## WHAT THIS TASK INVOLVES
Scan the entries and tally the lines that include the string "curve". Reply with the figure alone.

Records from a collection:
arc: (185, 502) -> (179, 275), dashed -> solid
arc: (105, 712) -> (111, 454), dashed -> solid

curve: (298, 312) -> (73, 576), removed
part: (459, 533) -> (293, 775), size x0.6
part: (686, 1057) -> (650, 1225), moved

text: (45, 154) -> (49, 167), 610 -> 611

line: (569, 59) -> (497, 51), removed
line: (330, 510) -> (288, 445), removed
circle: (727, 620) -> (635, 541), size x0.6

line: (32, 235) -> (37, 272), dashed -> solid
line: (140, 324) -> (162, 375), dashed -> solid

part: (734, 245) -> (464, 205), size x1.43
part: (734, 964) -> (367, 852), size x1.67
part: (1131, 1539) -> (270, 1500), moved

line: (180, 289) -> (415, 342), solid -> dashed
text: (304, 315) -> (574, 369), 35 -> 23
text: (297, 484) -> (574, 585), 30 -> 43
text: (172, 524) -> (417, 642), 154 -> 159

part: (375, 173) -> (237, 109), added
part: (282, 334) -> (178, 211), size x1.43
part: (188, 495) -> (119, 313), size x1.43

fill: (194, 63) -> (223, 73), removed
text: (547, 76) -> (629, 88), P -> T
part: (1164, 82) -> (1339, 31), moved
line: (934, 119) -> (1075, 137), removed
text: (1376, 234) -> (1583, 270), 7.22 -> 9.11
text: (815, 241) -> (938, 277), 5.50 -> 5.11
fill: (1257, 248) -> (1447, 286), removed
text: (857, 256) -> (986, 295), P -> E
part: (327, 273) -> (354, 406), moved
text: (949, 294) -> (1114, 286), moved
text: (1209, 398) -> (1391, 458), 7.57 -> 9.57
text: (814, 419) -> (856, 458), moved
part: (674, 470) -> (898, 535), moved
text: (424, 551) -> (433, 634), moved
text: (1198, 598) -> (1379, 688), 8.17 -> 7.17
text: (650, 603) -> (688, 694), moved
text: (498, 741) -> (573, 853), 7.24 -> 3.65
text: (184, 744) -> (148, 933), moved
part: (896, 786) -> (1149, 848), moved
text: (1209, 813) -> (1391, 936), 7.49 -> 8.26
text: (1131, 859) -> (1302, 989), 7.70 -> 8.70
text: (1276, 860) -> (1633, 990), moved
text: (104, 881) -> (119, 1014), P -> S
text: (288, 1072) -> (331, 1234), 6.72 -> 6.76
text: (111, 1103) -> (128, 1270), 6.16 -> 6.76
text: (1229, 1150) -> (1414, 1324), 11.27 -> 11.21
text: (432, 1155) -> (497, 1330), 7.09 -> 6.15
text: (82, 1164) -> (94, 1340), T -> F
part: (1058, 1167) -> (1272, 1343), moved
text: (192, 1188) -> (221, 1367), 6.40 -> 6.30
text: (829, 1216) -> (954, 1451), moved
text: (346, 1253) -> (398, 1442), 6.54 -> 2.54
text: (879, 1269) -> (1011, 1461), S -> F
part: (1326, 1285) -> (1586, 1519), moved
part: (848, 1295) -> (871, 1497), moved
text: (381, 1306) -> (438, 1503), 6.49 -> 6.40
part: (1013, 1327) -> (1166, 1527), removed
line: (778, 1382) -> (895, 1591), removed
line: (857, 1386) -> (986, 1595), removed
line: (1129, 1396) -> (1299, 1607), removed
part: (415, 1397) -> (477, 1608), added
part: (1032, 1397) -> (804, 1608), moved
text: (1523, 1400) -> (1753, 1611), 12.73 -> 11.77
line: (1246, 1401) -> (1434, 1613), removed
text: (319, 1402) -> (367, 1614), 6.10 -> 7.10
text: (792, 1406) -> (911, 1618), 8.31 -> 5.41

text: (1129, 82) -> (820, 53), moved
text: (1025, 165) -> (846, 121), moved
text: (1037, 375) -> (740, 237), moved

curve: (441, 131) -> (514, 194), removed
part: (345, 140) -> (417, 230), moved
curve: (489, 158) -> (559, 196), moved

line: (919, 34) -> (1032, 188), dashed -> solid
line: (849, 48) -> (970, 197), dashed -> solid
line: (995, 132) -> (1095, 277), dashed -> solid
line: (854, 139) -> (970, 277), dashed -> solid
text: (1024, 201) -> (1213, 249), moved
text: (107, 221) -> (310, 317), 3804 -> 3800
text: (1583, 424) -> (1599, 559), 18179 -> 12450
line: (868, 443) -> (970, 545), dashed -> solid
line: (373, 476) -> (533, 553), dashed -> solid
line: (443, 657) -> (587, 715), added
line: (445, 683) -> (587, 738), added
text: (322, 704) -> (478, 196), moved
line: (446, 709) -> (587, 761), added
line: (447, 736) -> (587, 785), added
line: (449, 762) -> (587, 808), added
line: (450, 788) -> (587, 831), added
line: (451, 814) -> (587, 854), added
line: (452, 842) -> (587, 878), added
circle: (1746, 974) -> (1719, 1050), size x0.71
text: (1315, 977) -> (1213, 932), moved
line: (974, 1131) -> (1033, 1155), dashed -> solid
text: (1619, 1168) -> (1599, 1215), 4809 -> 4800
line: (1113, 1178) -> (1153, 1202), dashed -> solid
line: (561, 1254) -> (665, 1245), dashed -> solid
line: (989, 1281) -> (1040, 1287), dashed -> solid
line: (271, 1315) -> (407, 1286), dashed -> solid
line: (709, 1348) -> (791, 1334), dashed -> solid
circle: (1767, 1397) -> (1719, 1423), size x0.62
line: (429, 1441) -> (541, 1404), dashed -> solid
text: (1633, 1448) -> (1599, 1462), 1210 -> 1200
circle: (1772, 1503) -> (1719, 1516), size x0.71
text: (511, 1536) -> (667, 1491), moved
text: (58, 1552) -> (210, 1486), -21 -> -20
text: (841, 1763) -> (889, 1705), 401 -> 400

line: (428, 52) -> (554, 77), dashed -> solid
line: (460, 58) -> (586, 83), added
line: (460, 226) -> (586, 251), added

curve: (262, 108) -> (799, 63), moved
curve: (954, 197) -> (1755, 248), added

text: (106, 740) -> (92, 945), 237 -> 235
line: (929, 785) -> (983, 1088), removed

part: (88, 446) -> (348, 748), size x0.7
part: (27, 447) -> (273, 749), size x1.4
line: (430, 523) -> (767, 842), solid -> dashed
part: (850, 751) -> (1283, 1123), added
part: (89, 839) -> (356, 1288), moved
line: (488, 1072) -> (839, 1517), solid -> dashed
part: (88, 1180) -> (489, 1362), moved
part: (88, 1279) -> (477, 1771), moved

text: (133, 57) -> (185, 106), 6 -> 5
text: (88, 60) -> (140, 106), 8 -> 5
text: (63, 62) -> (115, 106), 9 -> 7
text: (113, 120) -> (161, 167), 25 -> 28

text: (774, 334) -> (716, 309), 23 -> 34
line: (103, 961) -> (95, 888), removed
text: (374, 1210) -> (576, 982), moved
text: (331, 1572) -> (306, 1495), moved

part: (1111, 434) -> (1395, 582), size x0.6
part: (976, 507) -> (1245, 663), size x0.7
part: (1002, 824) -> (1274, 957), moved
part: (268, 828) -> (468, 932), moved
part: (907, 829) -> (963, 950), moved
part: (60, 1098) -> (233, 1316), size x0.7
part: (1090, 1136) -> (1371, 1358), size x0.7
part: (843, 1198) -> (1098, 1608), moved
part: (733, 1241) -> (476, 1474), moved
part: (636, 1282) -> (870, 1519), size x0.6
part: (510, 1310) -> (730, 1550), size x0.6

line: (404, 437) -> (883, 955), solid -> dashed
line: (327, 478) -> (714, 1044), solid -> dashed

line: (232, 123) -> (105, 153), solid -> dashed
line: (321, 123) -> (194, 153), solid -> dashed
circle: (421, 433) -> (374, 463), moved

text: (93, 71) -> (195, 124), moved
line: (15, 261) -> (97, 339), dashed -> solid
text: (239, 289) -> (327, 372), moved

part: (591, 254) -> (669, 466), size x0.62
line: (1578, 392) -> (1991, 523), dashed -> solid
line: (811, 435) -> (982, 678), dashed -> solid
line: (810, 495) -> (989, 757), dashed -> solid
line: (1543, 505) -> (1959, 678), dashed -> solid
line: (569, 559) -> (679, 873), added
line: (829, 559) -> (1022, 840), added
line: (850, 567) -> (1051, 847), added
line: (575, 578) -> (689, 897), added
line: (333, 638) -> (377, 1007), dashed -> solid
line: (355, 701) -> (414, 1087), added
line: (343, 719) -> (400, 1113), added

## ANSWER SECTION
5